Dylan Harper didn’t go looking for a motivational speech before the biggest games of his life. Ron Harper, a five-time NBA champion, handed his rookie son a short message ahead of the NBA Finals, and it had nothing to do with X’s and O’s.
As the San Antonio Spurs guard prepares for Game 1 against the New York Knicks, the advice from one of basketball’s most decorated role players comes down to a single idea.

A father who’s been there hands down the message to Dylan Harper
Harper has leaned on his father’s experience as the Finals approach, and the guidance has been simple. “I’ve picked his brain. We talked a little yesterday. He just tells me, ‘Be you. You don’t have to switch who you are in this situation… Do whatever you did to get here.’ That’s been the biggest thing.”
Ron Harper won three titles with the Chicago Bulls and two with the Los Angeles Lakers, so when he talks about handling the big stage, words carry weight. There’s a personal layer beneath it all. Harper grew up going to Knicks games, and now he’s preparing to play them at Madison Square Garden as a rookie. He called it a dream come true.

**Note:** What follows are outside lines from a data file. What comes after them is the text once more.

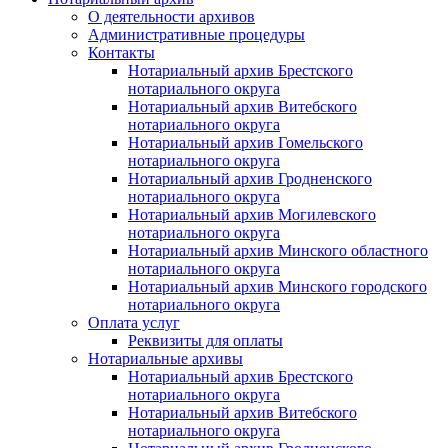
О деятельности архивов
Административные процедуры
Контакты
Нотариальный архив Брестского
нотариального округа
Нотариальный архив Витебского
нотариального округа
Нотариальный архив Гомельского
нотариального округа
Нотариальный архив Гродненского
нотариального округа
Нотариальный архив Могилевского
нотариального округа
Нотариальный архив Минского областного
нотариального округа
Нотариальный архив Минского городского
нотариального округа
Оплата услуг
Реквизиты для оплаты
Нотариальные архивы
Нотариальный архив Брестского
нотариального округа
Нотариальный архив Витебского
нотариального округа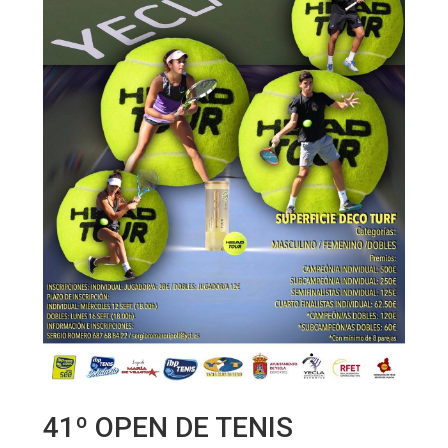
41º OPEN DE TENIS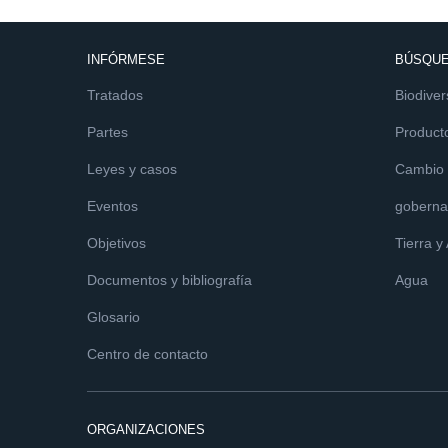
INFÓRMESE
BÚSQUE
Tratados
Biodiver
Partes
Product
Leyes y casos
Cambio c
Eventos
goberna
Objetivos
Tierra y
Documentos y bibliografía
Agua
Glosario
Centro de contacto
ORGANIZACIONES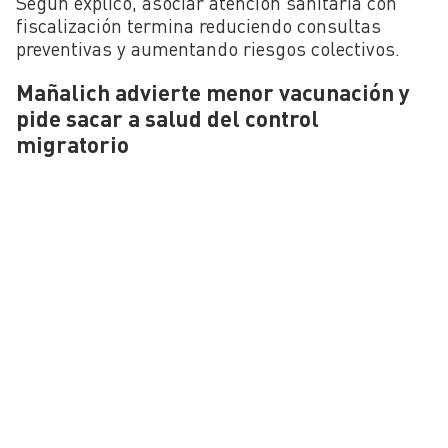
Según explicó, asociar atención sanitaria con
fiscalización termina reduciendo consultas
preventivas y aumentando riesgos colectivos.
Mañalich advierte menor vacunación y
pide sacar a salud del control
migratorio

“Never in a thousand years would you have told me that my first year in the NBA, I’d be playing against the Knicks, going to play at Madison Square Garden in my rookie year in the finals,” Harper said.
Furthermore, Harper’s first Finals assignment runs straight through Jalen Brunson, who’s averaging 26.9 points and 6.6 assists this postseason. The rookie knows the test.

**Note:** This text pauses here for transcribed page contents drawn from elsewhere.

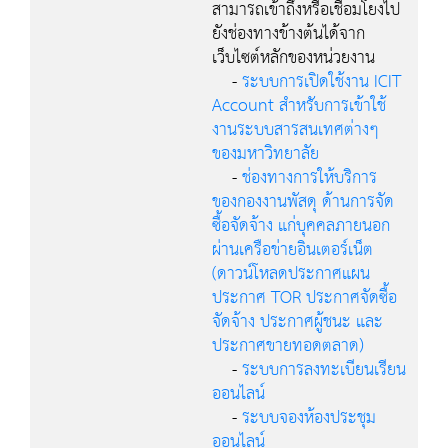
สามารถเข้าถึงหรือเชื่อมโยงไป
ยังช่องทางข้างต้นได้จาก
เว็บไซต์หลักของหน่วยงาน
-
ระบบการเปิดใช้งาน ICIT
Account สำหรับการเข้าใช้
งานระบบสารสนเทศต่างๆ
ของมหาวิทยาลัย
-
ช่องทางการให้บริการ
ของกองงานพัสดุ ด้านการจัด
ซื้อจัดจ้าง แก่บุคคลภายนอก
ผ่านเครือข่ายอินเตอร์เน็ต
(ดาวน์โหลดประกาศแผน
ประกาศ TOR ประกาศจัดซื้อ
จัดจ้าง ประกาศผู้ชนะ และ
ประกาศขายทอดตลาด)
-
ระบบการลงทะเบียนเรียน
ออนไลน์
-
ระบบจองห้องประชุม
ออนไลน์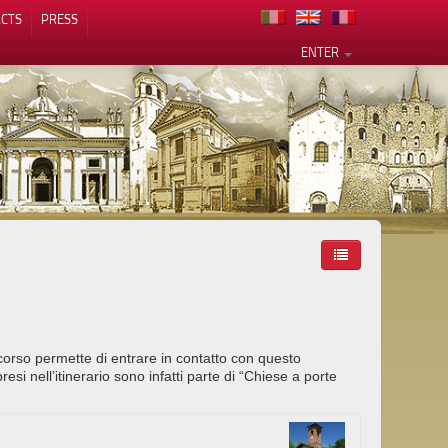
CTS
PRESS
ENTER
corso permette di entrare in contatto con questo
si nell’itinerario sono infatti parte di “Chiese a porte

“Jalen Brunson kind of just has, when he gets in the paint, his footwork is elite and is among the best,” Harper said previously.

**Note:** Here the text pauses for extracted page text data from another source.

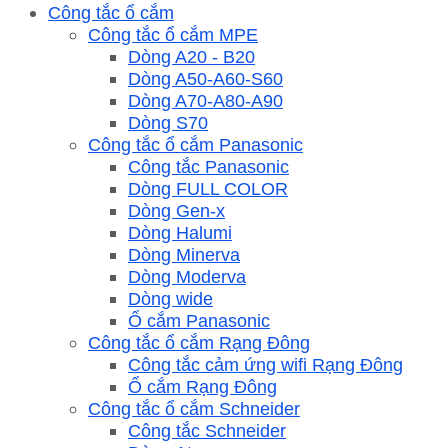
Công tắc ổ cắm
Công tắc ổ cắm MPE
Dòng A20 - B20
Dòng A50-A60-S60
Dòng A70-A80-A90
Dòng S70
Công tắc ổ cắm Panasonic
Công tắc Panasonic
Dòng FULL COLOR
Dòng Gen-x
Dòng Halumi
Dòng Minerva
Dòng Moderva
Dòng wide
Ổ cắm Panasonic
Công tắc ổ cắm Rạng Đông
Công tắc cảm ứng wifi Rạng Đông
Ổ cắm Rạng Đông
Công tắc ổ cắm Schneider
Công tắc Schneider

He’s already shown he can hang with star guards after drawing Shai Gilgeous-Alexander in the Western Conference finals, and the Spurs punched their ticket by beating the Oklahoma City Thunder 111-103 in Game 7, with Victor Wembanyama posting 22 points and seven rebounds.
The production backs up his role. Harper has averaged 13.1 points and 5.3 rebounds while shooting 52.5% from the field across 18 playoff games, and his jumper got there the boring way.
“If you want to be a good shooter or better than good, great, you kind of have to stay in the gym constantly,” he said.
MORE: Victor Wembanyama Joins NBA Legends LeBron James, Kobe Bryant in Exclusive Club Entering Finals
The Manu Ginobili comparisons, now that the Hall of Famer works as a special advisor in San Antonio, don’t rattle him either. “I think it’s an accurate comparison. We’re both lefties, big guards,” Harper said.
He credits De’Aaron Fox, a guy he half-jokingly calls his uncle and his big brother, for steadying the rookie ride. “He’s done a great job of just mentoring me,” Harper said.